But also from a synonym perspective, “hint” and “clue” can generally be used interchangeably. However in the context of a treasure hunt, I feel like a “clue” could be a more direct indicator of some kind of step or direction, whereas a “hint” may help you identify a clue or make sense of one.
Digging into these semantics may just be overthinking and unnecessary, but when the author states, for example, that all you need is the poem (or something like that) for the Forrest Fenn Box, I take it to mean that all of the “clues” are in the poem. How to find or interpret them (so, “hints”), I wonder if — or perhaps hope — are contained in the chapter. As an example, in the narrative he states:
As you may be curious, I have traveled to all four states in Forrest Fenn’s treasure search area.
I don’t believe he ever wrote the 4 states in the chapter (he mentions north of Santa Fe, NM and in the Rocky Mountains). Taking a perspective of someone coming into this hunt with no prior knowledge of Forrest Fenn’s hunt, I could see this bit of information which sits outside of the poem as being a very important hint. It gives you a region to being with.
For example, the first line of the poem is:
I cruise along a road I know
With the additional information about the states, it can be assumed that this road is in one of the four Fenn states, or at least leads towards one of the four states (like an interstate highway).
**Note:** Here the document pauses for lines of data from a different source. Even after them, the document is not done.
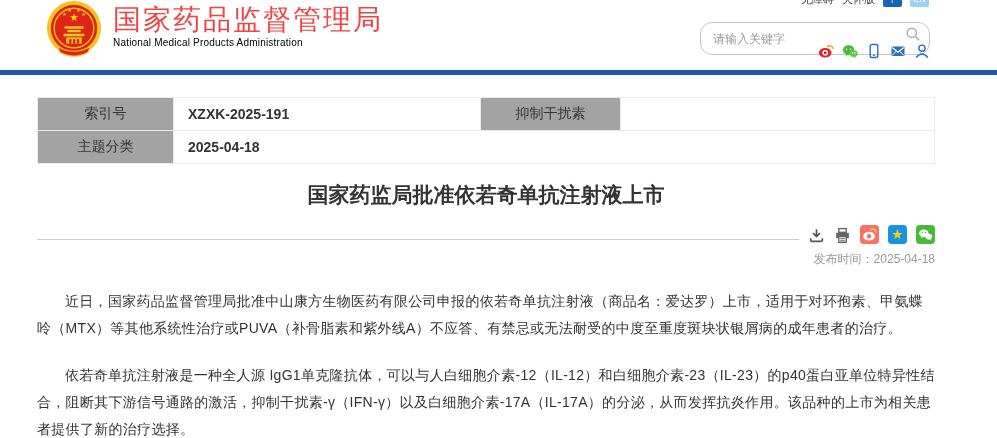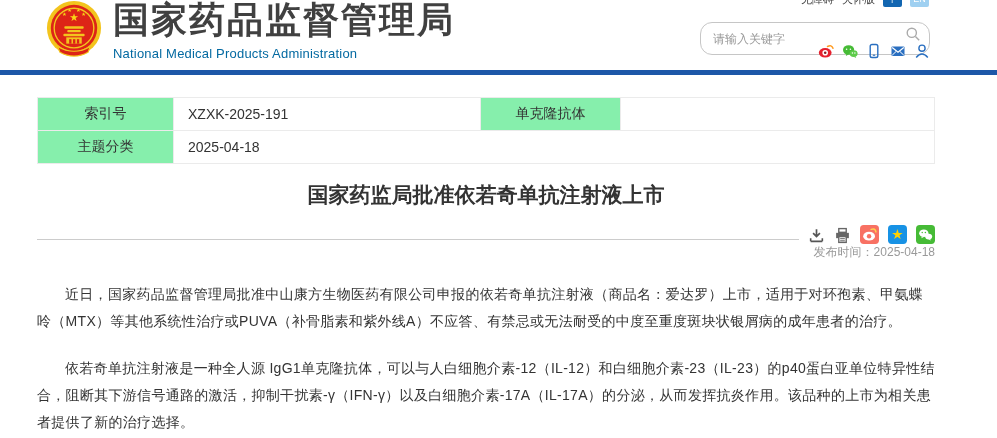--- a/index.html
+++ b/index.html
@@ -35,30 +35,30 @@
     text-align: center;
     font-size: 9px;
     color: #fff;
     border-radius: 2px;
   }
   .btn-zh { background: #1266b1; }
   .btn-en { background: #9fd0f1; }
   .emblem { position: absolute; left: 8px; top: 1px; width: 58px; height: 58px; }
   .org-names { position: absolute; left: 76px; top: 4px; }
   .org-zh {
-    font-size: 36px;
-    font-weight: bold;
-    color: #404040;
+    font-size: 28px;
+    font-weight: normal;
+    color: #ef4444;
     letter-spacing: 2px;
     line-height: 32px;
   }
   .org-en {
-    font-size: 13px;
-    color: #0369a1;
-    margin-top: 10px;
+    font-size: 10px;
+    color: #000000;
+    margin-top: 1px;
     letter-spacing: 0.2px;
   }
   .search-wrap {
     position: absolute;
     top: 22px; right: 5px;
     width: 230px; height: 33px;
   }
   .search-input {
     width: 100%; height: 100%;
     border: 1px solid #c6c6c6;
@@ -91,22 +91,22 @@
     table-layout: fixed;
     margin-top: 22px;
   }
   table.info td {
     height: 33px;
     border: 1px solid #ebebeb;
     font-size: 14px;
     color: #333;
     vertical-align: middle;
   }
-  td.lbl { background: #86efac; text-align: center; }
-  td.val { padding-left: 14px; background: #fff; }
+  td.lbl { background: #a3a3a3; text-align: center; }
+  td.val { padding-left: 14px; background: #fff; font-weight: bold; }
 
   .article-title {
     margin-top: 14px;
     text-align: center;
     font-size: 21px;
     font-weight: bold;
     color: #333;
     line-height: 34px;
   }
   .toolbar {
@@ -116,20 +116,21 @@
     margin-top: 12px;
     height: 20px;
   }
   .toolbar .rule { flex: 1; height: 1px; background: #ccc; margin-bottom: 4px; }
   .toolbar .ticon { cursor: pointer; display: inline-block; }
   .ticon svg { display: block; }
   .publish-time {
     text-align: right;
     font-size: 12px;
     color: #999;
+    margin-top: 7px;
   }
   .article-body { margin-top: 15px; }
   .article-body p {
     font-size: 14px;
     line-height: 27px;
     text-indent: 2em;
     color: #333;
     letter-spacing: 0.3px;
     margin-top: 20px;
   }
@@ -219,21 +220,21 @@
     <colgroup>
       <col style="width:136px">
         <col style="width:307px">
         <col style="width:140px">
         <col>
     </colgroup>
     <tbody>
         <tr>
       <td class="lbl">索引号</td>
       <td class="val">XZXK-2025-191</td>
-      <td class="lbl">单克隆抗体</td>
+      <td class="lbl">抑制干扰素</td>
       <td class="val"></td>
     </tr>
     <tr>
       <td class="lbl">主题分类</td>
       <td class="val" colspan="3">2025-04-18</td>
     </tr>
   </tbody>
     </table>
 
   <h1 class="article-title">国家药监局批准依若奇单抗注射液上市</h1>

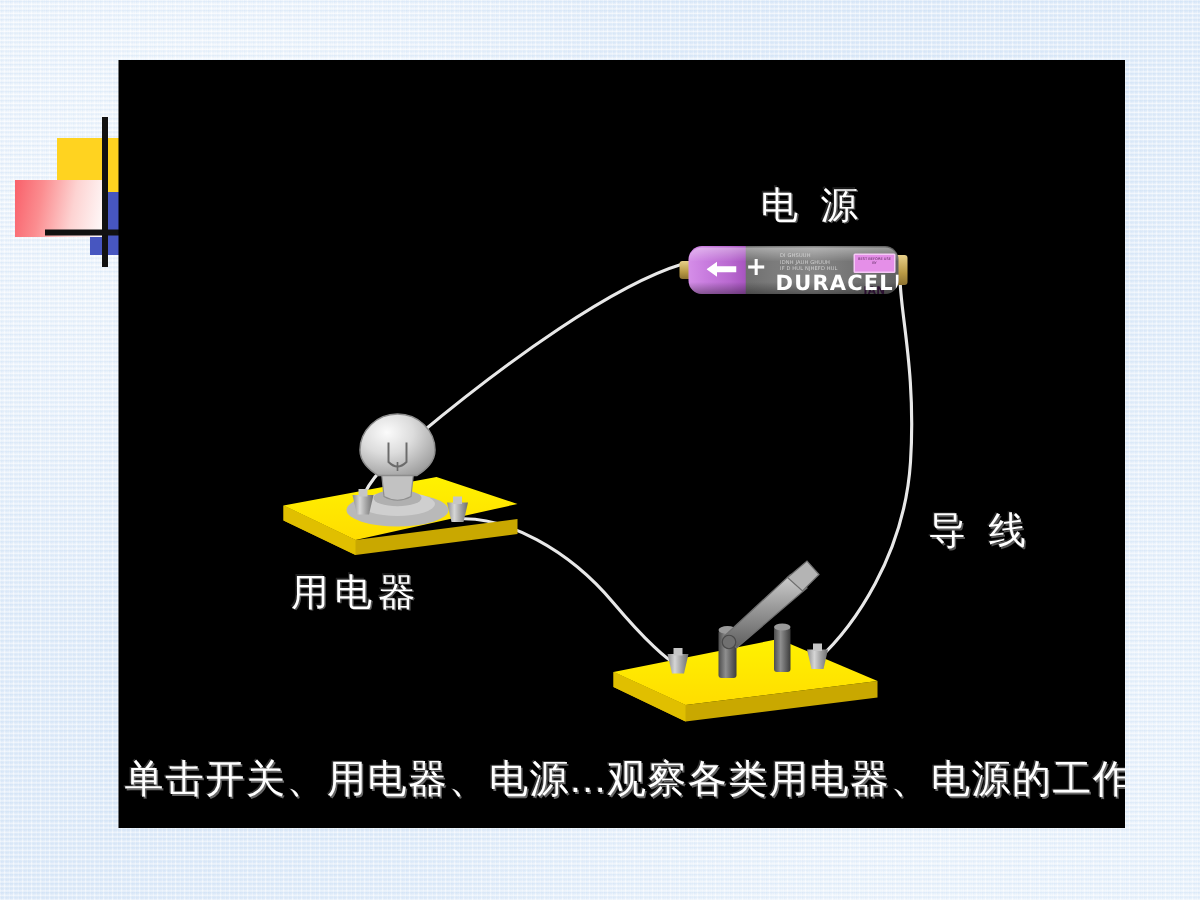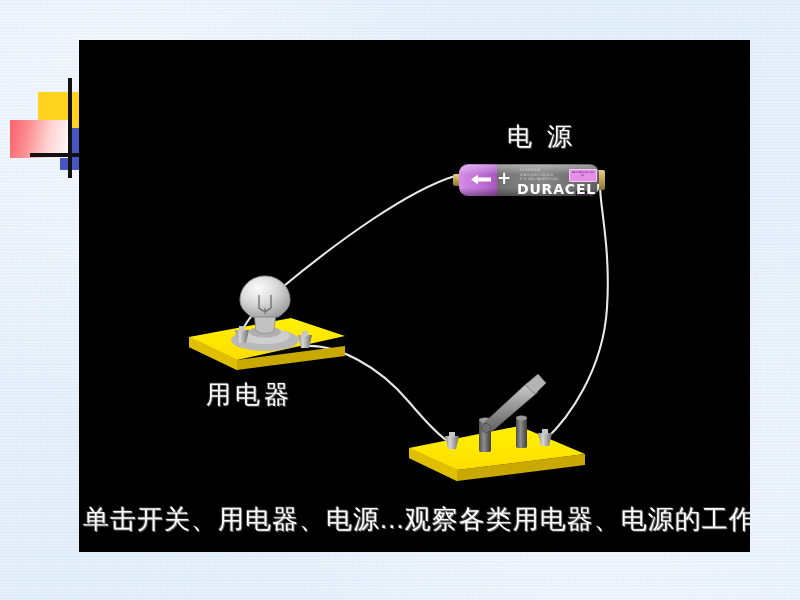--- a/index.html
+++ b/index.html
@@ -64,21 +64,21 @@
   
   .label {
     position: absolute;
     color: #ffffff;
     letter-spacing: 4px;
     white-space: nowrap;
     text-shadow: 1px 1px 0 #555, -1px -1px 0 #222;
   }
   #label-power  { left: 428px; top: 80px;  font-size: 25px; }
   #label-wire   { left: 540px; top: 297px; font-size: 25px; }
-  #label-load   { left: 115px; top: 338px; font-size: 25px; margin-left: 12px; }
+  #label-load   { left: 115px; top: 338px; font-size: 25px; }
   #label-switch { left: 357px; top: 435px; font-size: 25px; }
 
   
   #caption {
     position: absolute;
     left: 4px;
     top: 462px;
     width: 663px;
     text-align: center;
     color: #ffffff;
@@ -294,19 +294,20 @@
           <div class="bat-datebox">
             <div class="bat-datebox-tiny">BEST BEFORE USE BY</div>
             <div class="bat-datebox-main">JAN 98</div>
           </div>
 
           <div class="bat-brand">DURACELL</div>
         </div>
       </div>
 
       <div class="label cn" id="label-power">电 源</div>
+      <div class="label cn" id="label-wire">导 线</div>
       <div class="label cn" id="label-load">用电器</div>
 
       <div class="cn" id="caption">单击开关、用电器、电源...观察各类用电器、电源的工作。</div>
 
     </div>
   </div>
 </div>
 
 </body></html>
This all may feel obvious or too simple, but I am finding that stepping back/out in this way might be helpful for me at least to look at the poem and the chapter in a different way.
And this makes me go back to other parts of the Chapter XXIV narrative and wonder if some of the curious sections are hints. I feel unable to let go of the list of alternate/clone careers in the second paragraph (race car driver, mountain climber, monk, paleontologist). The author in a pre-book launch interview shared most of this list in the context of his learning about Forrest Fenn’s treasure.
Certainly these could be prepared talking points or simply things fresh in his mind during the final weeks leading up to publication, but they just feel so specific (especially since he mentions potentially 15 versions of himself, but three of them are the same as in the book).
The second paragraph opens with the line:
Over my life, I have dreamed of different careers.
The first line of the fifth stanza reads:
Near here, it’s nestled all in a dream.
I’ve done some experiments looking for landmarks that fit the four ‘careers’ to try and map out a zone that maybe you are in the right spot if you know four places that could match are around.
So maybe as I look at this chapter and the poem, I’ll try to connect lines (or couplets) which might be the “clues” from the poem to parts of the text which might be the “hints” for understanding the clues.





Forrest Fenn drew a distinction between hints and clues - he said there were clues in the poem and hints in the book.